"This concerto is generally considered as a genuine triple concerto for violin and two flutes. In my opinion, it is purely a violin concerto, and the most virtuoso one Bach ever wrote. Musicologists always had their problems with the two flutes. Bach designated them as 'Flauti d'echo', and there have been all kinds of theories as to what instruments he could have meant. No one thought of looking for the explanation in the music itself. Bach always uses the term 'flauto' for the recorder, and 'd'echo' means nothing else than that the two recorders leave their seats in the orchestra in the slow movement, which is built around an echo effect, and play from another point in the room or outside of it, but in any case from a distance. Strong evidence supporting this theory is found at the beginning of the last movement, where the tutti plays without the recorders, so as to give them enough time to get back to their seats. "(Nikolaus Harnoncourt)
Bach's Brandenburg Concertos, named after their dedicatee the Margrave Christian Ludwig von Brandenburg, have been part of Nikolaus Harnoncourt's permanent repertoire ever since he founded his Concentus musicus ensemble. The ensemble has recorded them and played them on their tours throughout the world.
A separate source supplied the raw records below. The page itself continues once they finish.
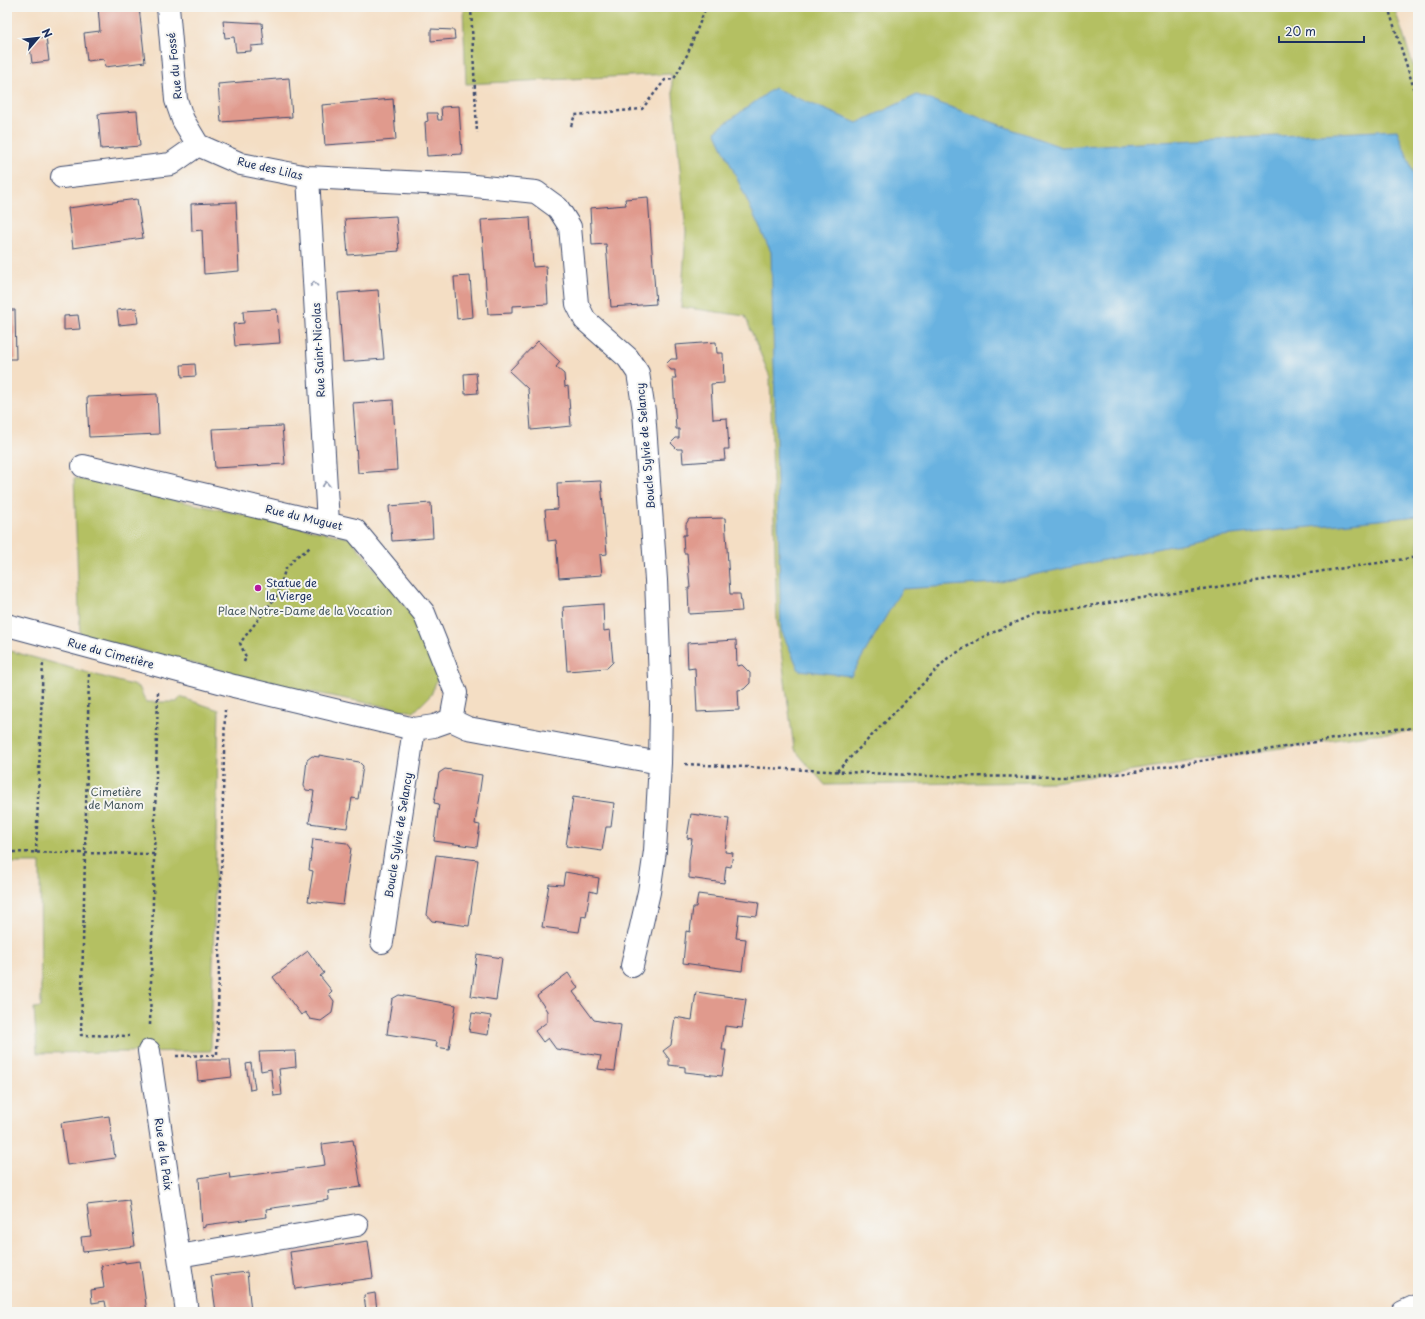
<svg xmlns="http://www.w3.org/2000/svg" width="1425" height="1319" font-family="'Playpen Sans',sans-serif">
<rect width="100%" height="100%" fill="#f6f6f2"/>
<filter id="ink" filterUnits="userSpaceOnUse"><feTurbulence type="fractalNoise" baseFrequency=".025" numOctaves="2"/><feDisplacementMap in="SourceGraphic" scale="8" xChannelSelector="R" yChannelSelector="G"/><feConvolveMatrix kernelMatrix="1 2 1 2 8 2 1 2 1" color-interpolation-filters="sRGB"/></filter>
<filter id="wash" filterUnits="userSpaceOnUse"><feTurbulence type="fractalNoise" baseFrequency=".012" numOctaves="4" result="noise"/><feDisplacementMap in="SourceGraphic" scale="16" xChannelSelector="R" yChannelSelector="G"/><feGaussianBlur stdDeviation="0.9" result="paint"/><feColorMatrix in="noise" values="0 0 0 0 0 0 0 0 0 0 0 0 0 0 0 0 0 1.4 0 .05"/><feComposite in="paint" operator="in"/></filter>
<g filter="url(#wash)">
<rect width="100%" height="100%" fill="#f4dec4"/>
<path fill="#b4c062" stroke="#687860" d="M463 7H1394L1418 80V731L1374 734 1054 782 825 785 794 749 777 621 770 377 745 316 681 307 686 232 671 74 466 84Z
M74 478 350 538 416 619 438 677 431 695 414 712 290 688 80 635Z
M7 650 139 687 146 702H177L180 697 219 710 211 1051 37 1053 34 1008 41 1007 40 863H7Z"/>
<path fill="#69b2e0" stroke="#42709f" d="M774 88 857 123 917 95 1061 147 1397 130 1418 185V516L1212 537 996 583 902 589 851 676 799 670 781 630 771 252 715 131Z"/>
<g id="blocks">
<path fill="#e09a8d" d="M98 7H139L145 62 105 67 104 59 87 61 84 33 100 31Z
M223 21 262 23 264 45 251 46V51L236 52 234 37 225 38Z
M431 29 454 30 455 39 431 41Z
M46 37 49 61 32 63 29 39Z
M289 78 292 117 221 122 218 84Z
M393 99 396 140 325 145 322 105Z
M459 106 462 154 427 156 425 122 428 121 427 113H437L438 120H442L441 107Z
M137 111 140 146 101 149 98 114Z
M648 197 656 304 611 307 606 244 592 245 590 208 626 205 625 199Z
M137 199 143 238 73 248 68 208Z
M236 202 239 271 204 274 202 230 192 231 191 204Z
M396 216 399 251 348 255 345 219Z
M530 217 533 267 546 266 548 304 512 306V313L488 314 481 220Z
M470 276 473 317 457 319 454 277Z
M378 290 384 359 343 362 338 293Z
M136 308 138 323 119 325 117 310Z
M277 309 280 343 235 346 233 324 244 323 243 311Z
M7 310H15L16 359H7Z
M78 315 80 329 64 330V316Z
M538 341 560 362 556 367 564 374 565 387 568 386 571 426 531 430 528 389 509 371Z
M716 342 717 353H723L724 383 711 384 713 419 727 418 729 449H724L725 460 683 463 682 449H677L671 443 676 438H679V429H676L673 378H676L675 374V370H671L666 364 671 359H677L675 345Z
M195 364 196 376 182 377 181 365Z
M476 373 478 393 465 394 464 374Z
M157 394 159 434 89 437 87 397Z
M393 400 397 470 358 473 353 403Z
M282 426 285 464 215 468 212 429Z
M601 481 607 554 600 555 602 575 559 578 556 540 548 541 545 510 558 509 557 483Z
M431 503 433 538 392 541 389 506Z
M725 518 730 594H740L742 611 689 614 688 588H690L687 553H684L683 535H686V524L689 519Z
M603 604 604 631 610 630 613 662 607 668 567 671 563 607Z
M736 640 737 666 742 665 750 673V683L744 689 738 690 739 710 697 712 695 668 688 669 687 643Z
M319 755 359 762 363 766 358 799 352 798 347 828 309 823 314 791 306 790 304 786 307 760 312 756 319 757Z
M445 769 482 775 475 824 480 825 477 847 434 841 439 804 434 803 439 773Z
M573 797 614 803 611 827H606L602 851 566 846Z
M691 814 729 819 725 852 733 853 731 867 726 866 724 883 689 878V861L692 839 687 838Z
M313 839 347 843 351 848 343 905 308 901 313 871 309 870Z
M436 855 478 860 469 926 432 921 427 915Z
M565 872 599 878 597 893 590 891 586 917 582 916 579 932 542 927 549 884 563 885Z
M698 894 759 902 757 916 739 914 736 938 746 939 742 971 683 963 686 931 690 932 693 907H696Z
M308 951 324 973 320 976 332 991 329 994 334 1001 332 1013 321 1021 310 1019 305 1012 301 1015 273 977Z
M477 954 502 958 496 1000 471 996Z
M568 973 578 988 573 992 594 1020 621 1025 615 1071 598 1069 601 1056 556 1049 548 1038 543 1042 535 1031 547 1022V1011L537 996Z
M696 992 746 999 742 1028 725 1026 722 1050H726L722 1076 685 1072V1067L669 1065V1059L663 1051 671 1045 675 1017 692 1020Z
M399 995 456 1005 449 1049 436 1047 437 1042 387 1034 392 999Z
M472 1013 491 1016 488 1035 469 1032Z
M295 1051 296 1067 279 1069 282 1095 274 1096 271 1069 261 1071 259 1052Z
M196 1060H230L232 1077 198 1081Z
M251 1063 255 1089 250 1090 246 1064Z
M109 1116 115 1158 67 1165 61 1123Z
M353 1140 361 1187 328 1191 329 1200 266 1209 267 1217 205 1225V1227L202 1228 199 1178 229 1173 230 1178 325 1165 322 1144Z
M129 1200 135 1246 83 1252 81 1237 91 1236 87 1205Z
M368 1241 373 1278 295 1289 290 1252Z
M125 1261V1263L140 1261 147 1312H107L105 1301 92 1303 91 1290 104 1288 101 1266Z
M247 1272 251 1312H216L211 1276Z
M375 1293 377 1310 366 1311 364 1295Z"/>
</g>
</g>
<g filter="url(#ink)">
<use href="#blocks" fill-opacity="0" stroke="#3c496d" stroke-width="1"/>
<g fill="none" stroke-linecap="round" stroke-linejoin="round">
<g stroke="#3c496d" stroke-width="24">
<path id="minor" d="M168 7 176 100 183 120 198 145
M198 145 241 164 308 177 464 185 536 192 558 208 570 227 577 304 585 320 628 358 638 373 644 411 656 580 661 705 660 763 655 851 649 892 632 966
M62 177 171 164 198 145
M308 177 328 523
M83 466 355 530 424 613 456 693 451 720
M7 625 234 686 414 729 434 726 451 720 468 728 660 763
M382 942 414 729
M149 1051 187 1312
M179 1256 357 1225
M1403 1312 1418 1305"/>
</g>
<path stroke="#3c496d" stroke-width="2.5" stroke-dasharray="3 3" stroke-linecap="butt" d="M471 7 477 133
M1388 7 1418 101
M571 126 575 115 642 109 665 80 674 79 687 55 706 7
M244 662 246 657 240 643 278 594 285 570 297 556 306 551 310 547
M89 674 81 1035 129 1036
M685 764 929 776 1070 777 1128 773 1393 729 1418 728
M837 771 948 658 983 637 1034 614 1418 557
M7 852 154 854
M36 853 43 661
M150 1025 158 692
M176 1056 217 1055 225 710"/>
<use href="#minor" stroke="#fff" stroke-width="22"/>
</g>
<defs><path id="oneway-chevron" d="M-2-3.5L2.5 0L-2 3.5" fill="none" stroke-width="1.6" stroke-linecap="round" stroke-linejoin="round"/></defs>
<g stroke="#8d97ae">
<use href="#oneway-chevron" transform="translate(314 284) rotate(-93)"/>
<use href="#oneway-chevron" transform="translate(326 484) rotate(-93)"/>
</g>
</g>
<circle fill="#b5179e" stroke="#f6f6f2" stroke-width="1.5" cx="258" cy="588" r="4"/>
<g text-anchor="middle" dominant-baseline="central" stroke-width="4" stroke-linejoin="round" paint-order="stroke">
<g font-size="11" fill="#1b2f5e" stroke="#f6f6f2">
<text transform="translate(174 66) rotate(-96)">Rue du Fossé</text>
<text transform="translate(270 168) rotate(13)">Rue des Lilas</text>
<text transform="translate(318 350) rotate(-93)">Rue Saint-Nicolas</text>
<text transform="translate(645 446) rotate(-95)">Boucle Sylvie de Selancy</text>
<text transform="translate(304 517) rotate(13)">Rue du Muguet</text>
<text transform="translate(111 653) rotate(15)">Rue du Cimetière</text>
<text transform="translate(398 835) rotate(-81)">Boucle Sylvie de Selancy</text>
<text transform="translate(164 1154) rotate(82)">Rue de la Paix</text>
</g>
<g font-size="11" fill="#1b2f5e" stroke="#f6f6f2" text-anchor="start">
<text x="266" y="582">Statue de<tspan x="266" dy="13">la Vierge</tspan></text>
</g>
<g font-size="11" fill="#495a5f" stroke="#f6f6f2">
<text x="305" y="610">Place Notre-Dame de la Vocation</text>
<text x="116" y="791">Cimetière<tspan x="116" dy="13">de Manom</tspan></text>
</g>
</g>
<rect width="1425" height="1319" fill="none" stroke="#f6f6f2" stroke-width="24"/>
<g transform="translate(38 38) rotate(62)" stroke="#f6f6f2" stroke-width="3" paint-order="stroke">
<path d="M0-3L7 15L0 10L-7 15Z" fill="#1b2f5e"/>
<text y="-6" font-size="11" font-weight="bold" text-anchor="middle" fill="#1b2f5e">N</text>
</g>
<path d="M1279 36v6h85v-6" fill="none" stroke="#1b2f5e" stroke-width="2"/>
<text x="1285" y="36" font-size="12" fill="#1b2f5e" stroke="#f6f6f2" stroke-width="3" paint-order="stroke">20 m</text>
</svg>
The impulse which led Harnoncourt to establish the Concentus musicus in 1953 was his dissatisfaction with the traditional way of interpreting early music. The uncommon and sometimes radically different style of the Concentus musicus, as well as its exclusive use of historical instruments, secured the ensemble its international reputation. Harnoncourt introduces the concerto with a moving and fascinating analysis of the piece. Interesting musical examples, which Harnoncourt inserts in a humorous and relaxed manner, make this introduction an informative and entertaining guide to this masterpiece of music. The production was filmed in the historical Baroque monastery library in Wiblingen, Germany.